Canwest drops lawsuit against Mordecai Briemberg

Canwest MediaWorks has dropped its lawsuit against retired college instructor Mordecai Briemberg, according to a citizens’ group formed to assist his cause. Anne Roberts, cochair of the Seriously Free Speech Committee, told the Straight that Briemberg and his supporters are “celebrating a victory” over Canwest’s decision, which came after an extensive public campaign against the media giant.

Roberts said that Canwest is continuing its lawsuit against two other defendants, Gordon Murray and Carel Moiseiwitsch, in connection with a parody of the Vancouver Sun that was distributed in June 2007. Murray and Moiseiwitsch, two vociferous advocates of Palestinian rights, have publicly acknowledged that they created the newspaper parody, which satirized Canwest’s coverage of the Middle East.

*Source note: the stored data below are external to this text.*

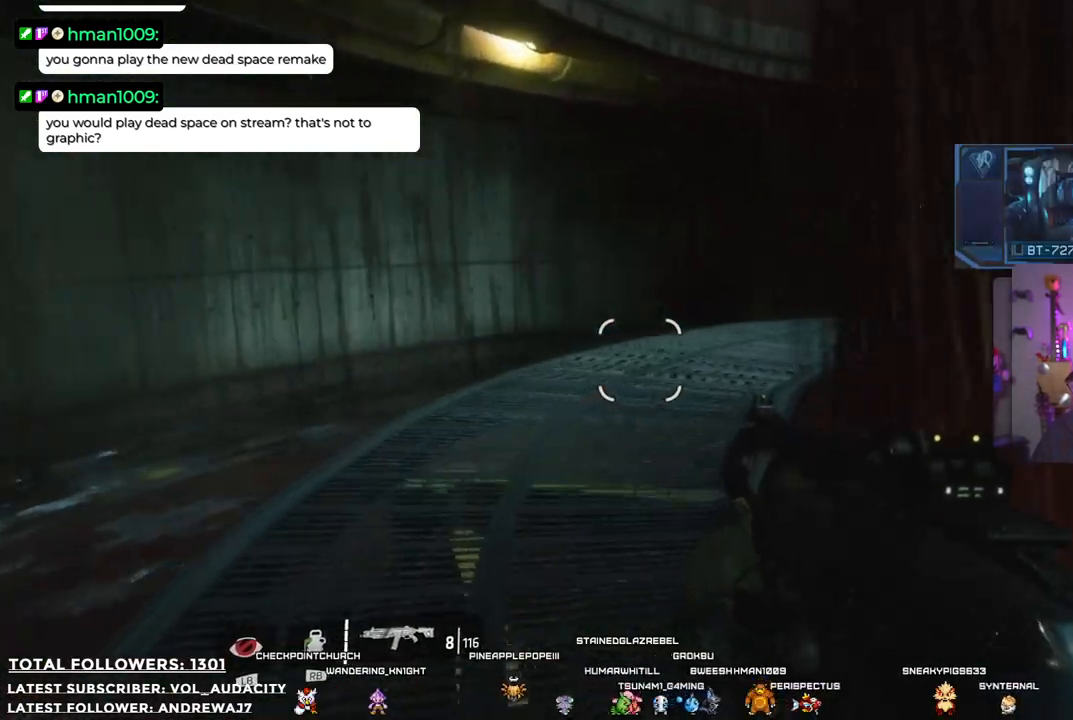
{"buttons": [], "left_stick": "up-left", "right_stick": "right", "events": []}
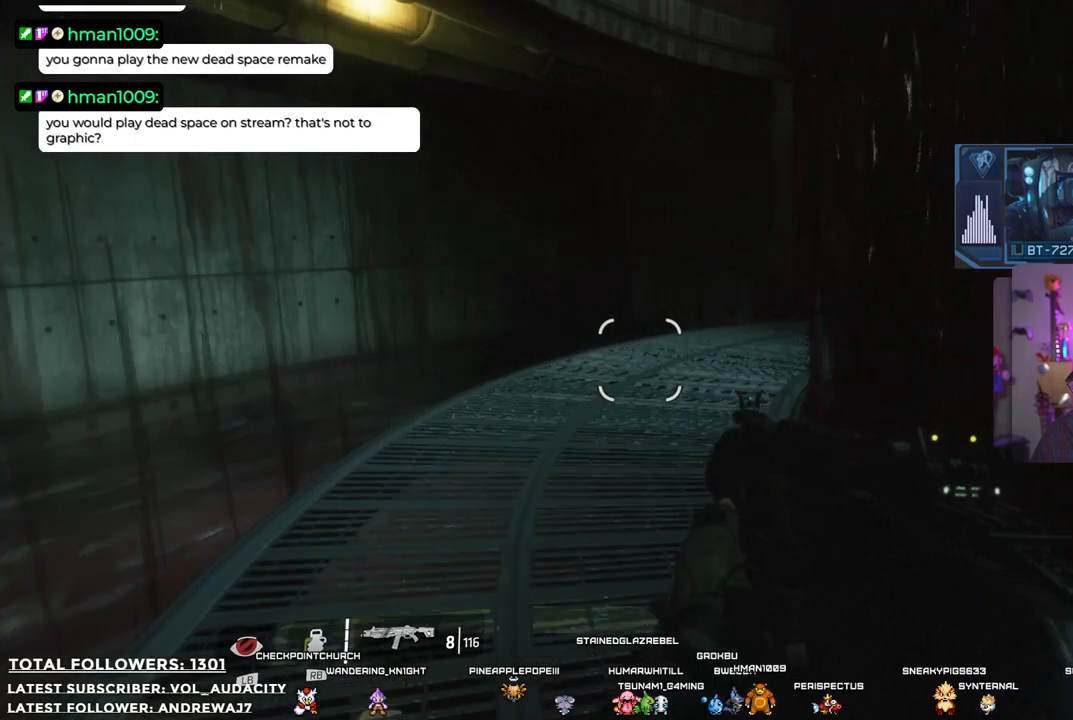
{"buttons": [], "left_stick": "up", "right_stick": "right", "events": [[434, "left_stick", "up"]]}
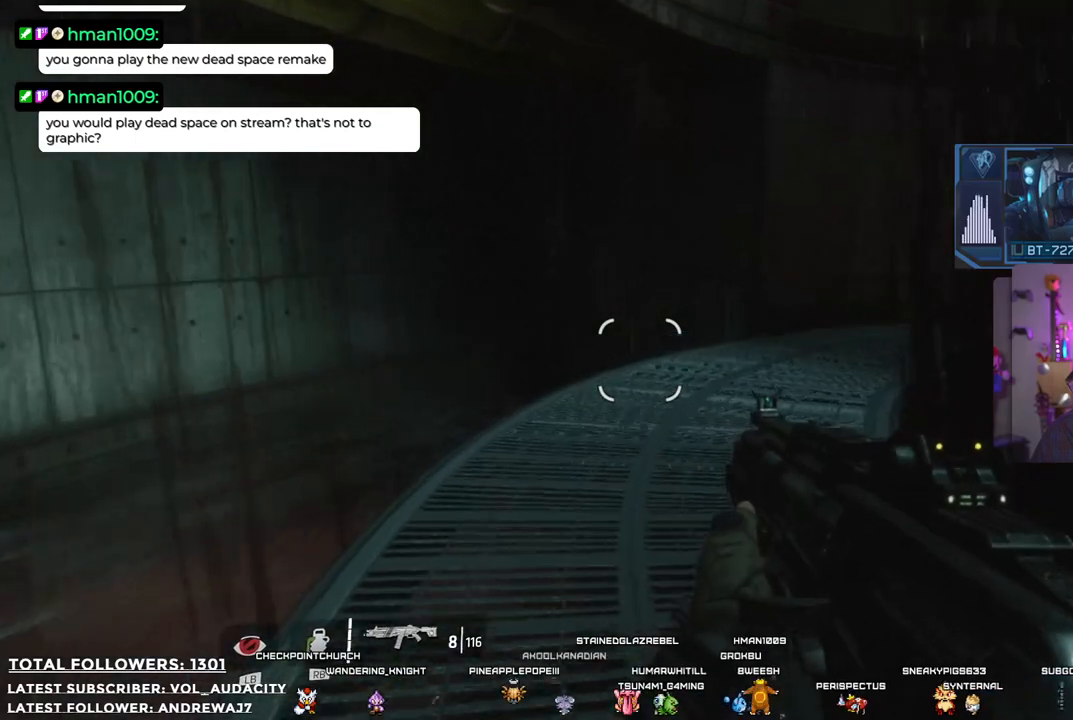
{"buttons": [], "left_stick": "up", "right_stick": "right", "events": []}
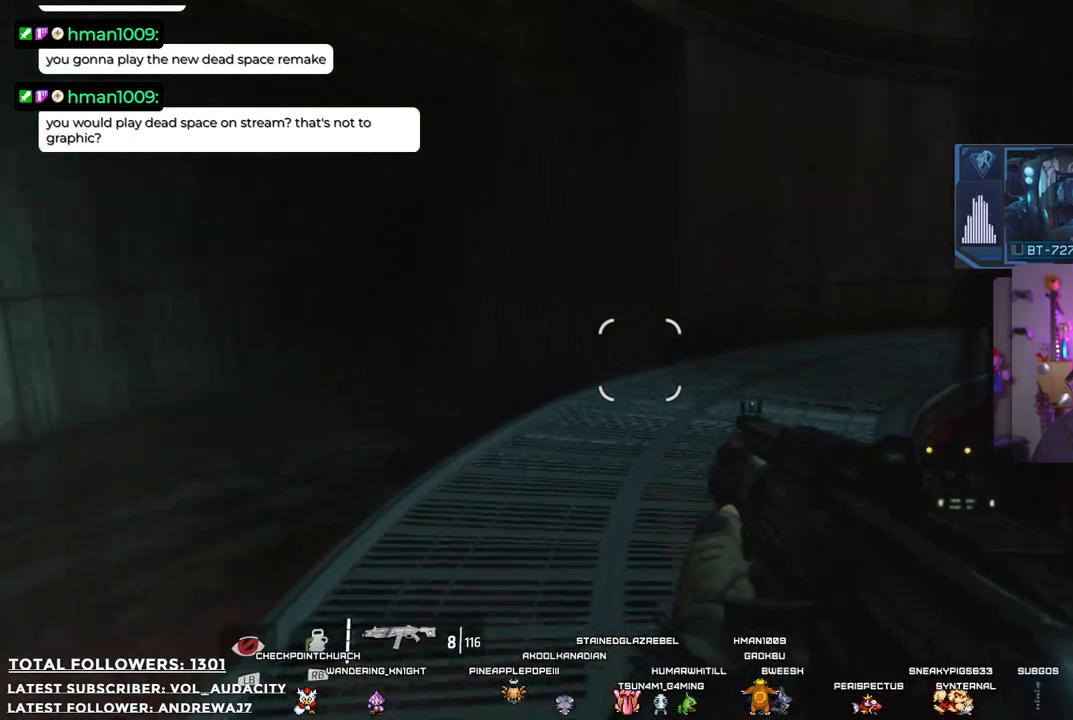
{"buttons": [], "left_stick": "up", "right_stick": "right", "events": []}
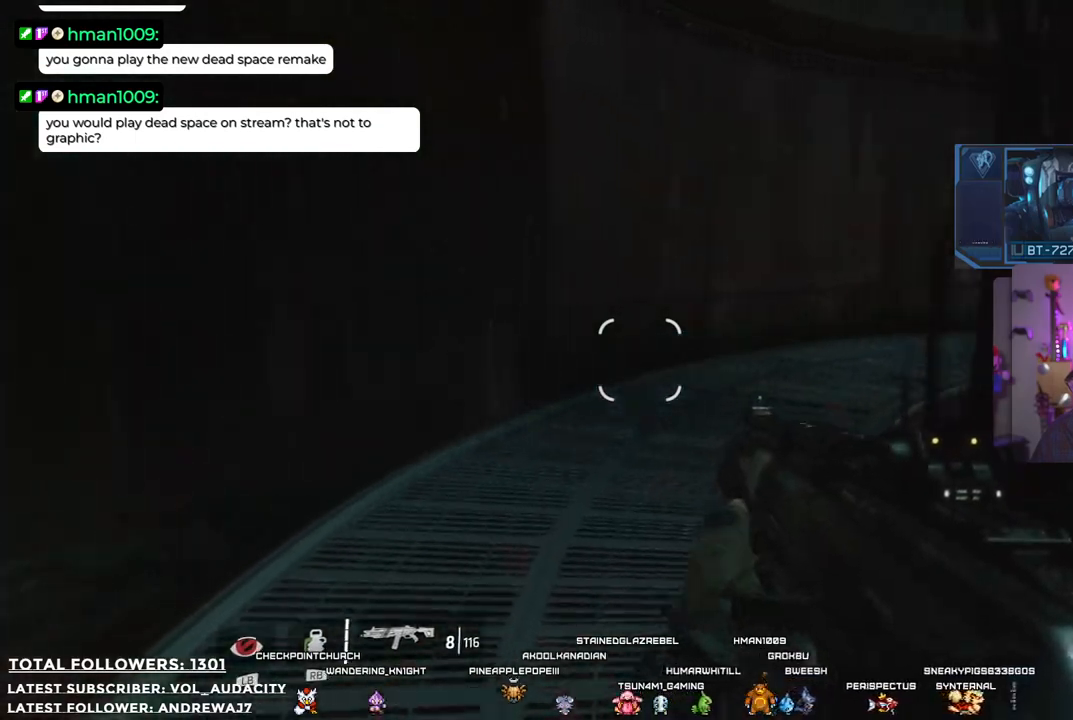
{"buttons": [], "left_stick": "up-left", "right_stick": "right", "events": [[334, "left_stick", "up-left"]]}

Briemberg, who is also an advocate of Palestinian rights, always denied that he was involved in the production of the parody.

“Of course, Mordecai and all of us are going to carry on with the defence committee and work with Gordon and Carel,” Roberts said.

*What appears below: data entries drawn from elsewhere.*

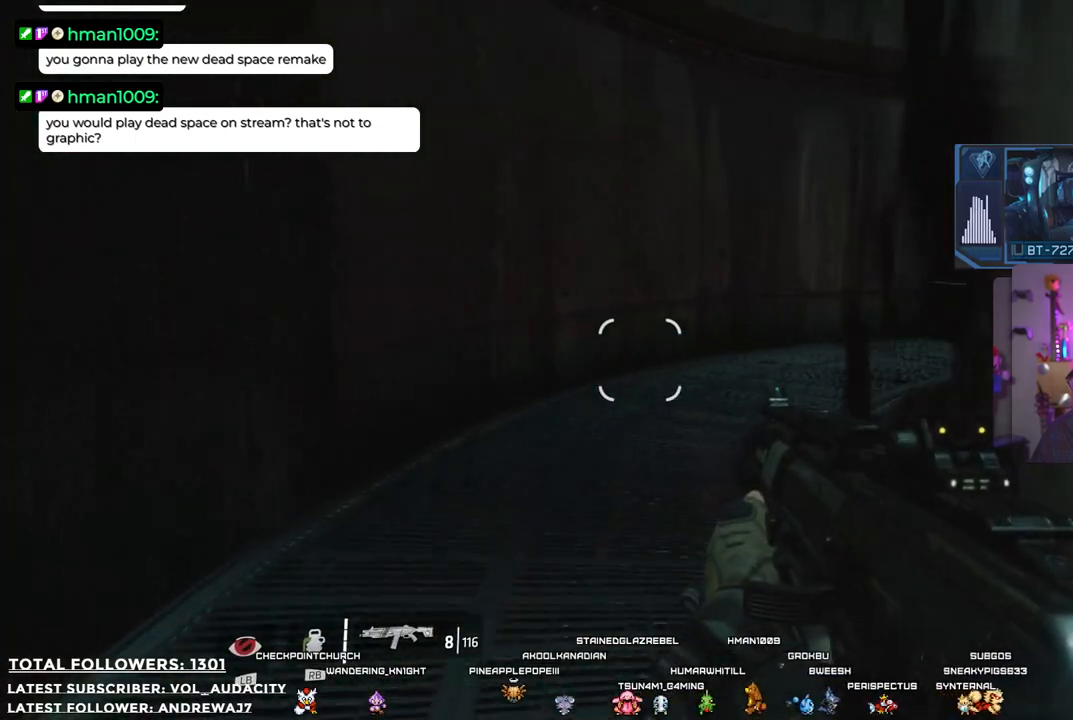
{"buttons": [], "left_stick": "up-left", "right_stick": "right", "events": []}
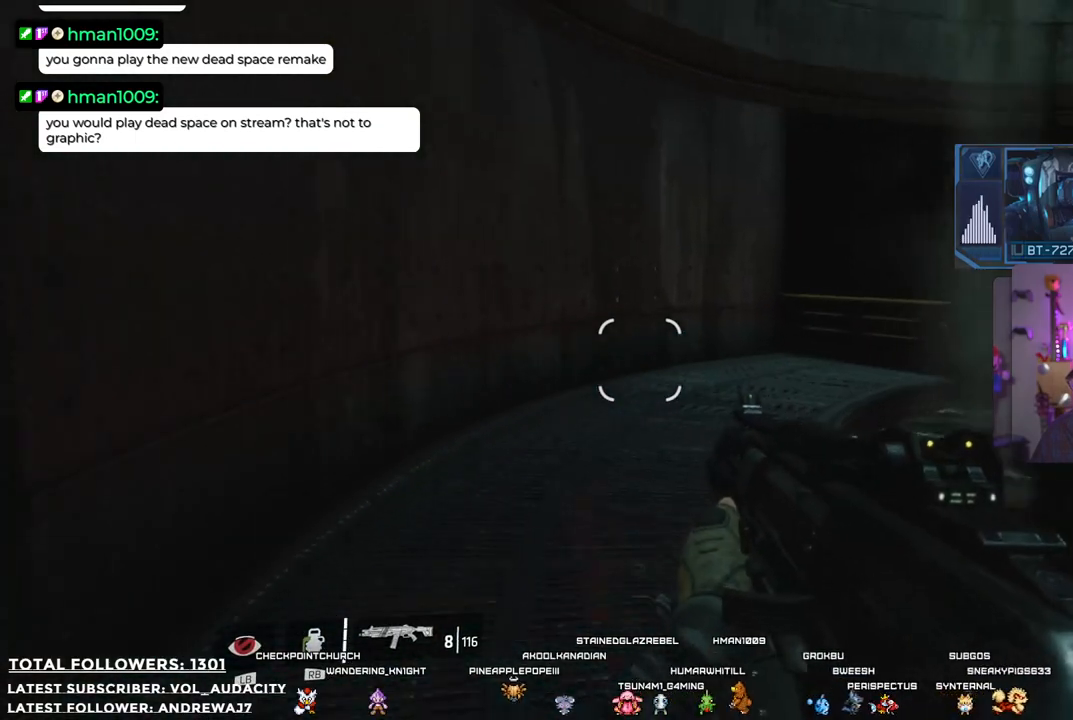
{"buttons": [], "left_stick": "up-left", "right_stick": "right", "events": []}
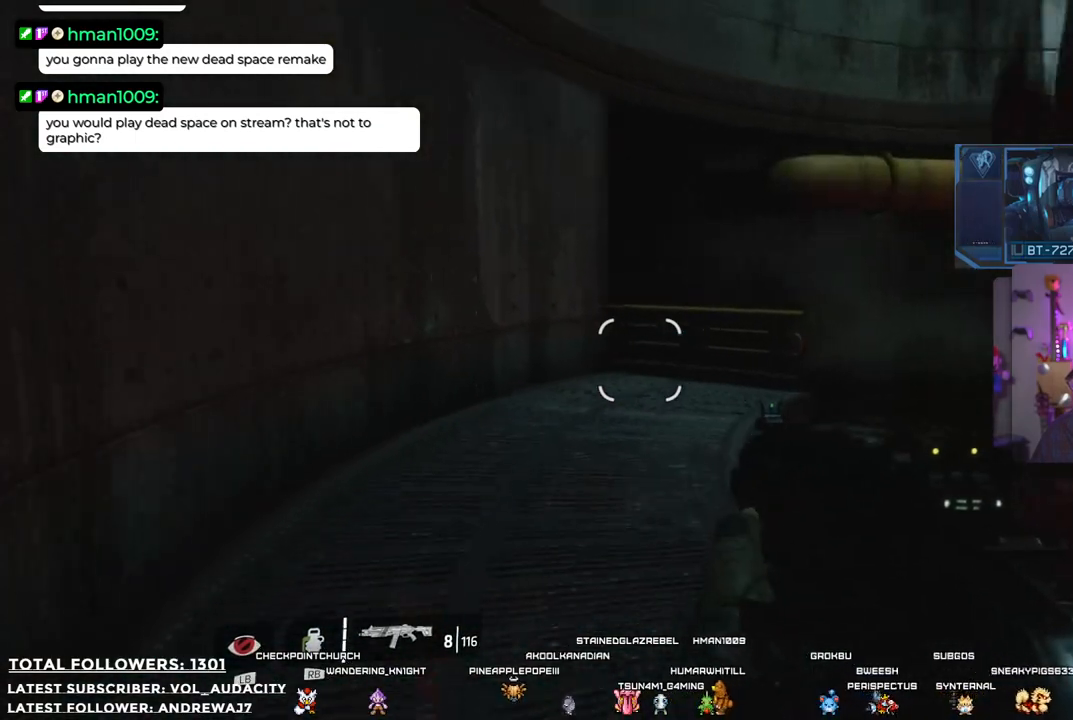
{"buttons": [], "left_stick": "up-left", "right_stick": "center", "events": [[501, "right_stick", "center"]]}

Canwest’s lawsuit claimed that the defendants violated the Trade-marks Act as well as B.C. common law by using the Vancouver Sun logo in the fake newspaper they published. Canwest also alleged in court documents that the defendants distributed about 12,000 copies of the parody. The company is seeking punitive and aggravated damages.

“The sole, or predominant intention of the defendants in entering into the conspiracy was to embarrass and to injure the plaintiff in its business and the defendants were motivated by hostility to the principal shareholders of the plaintiff and by a desire to undermine, or hurt, the business of the plaintiff and its principal shareholders,” Canwest alleged in its statement of claim filed in December 2007.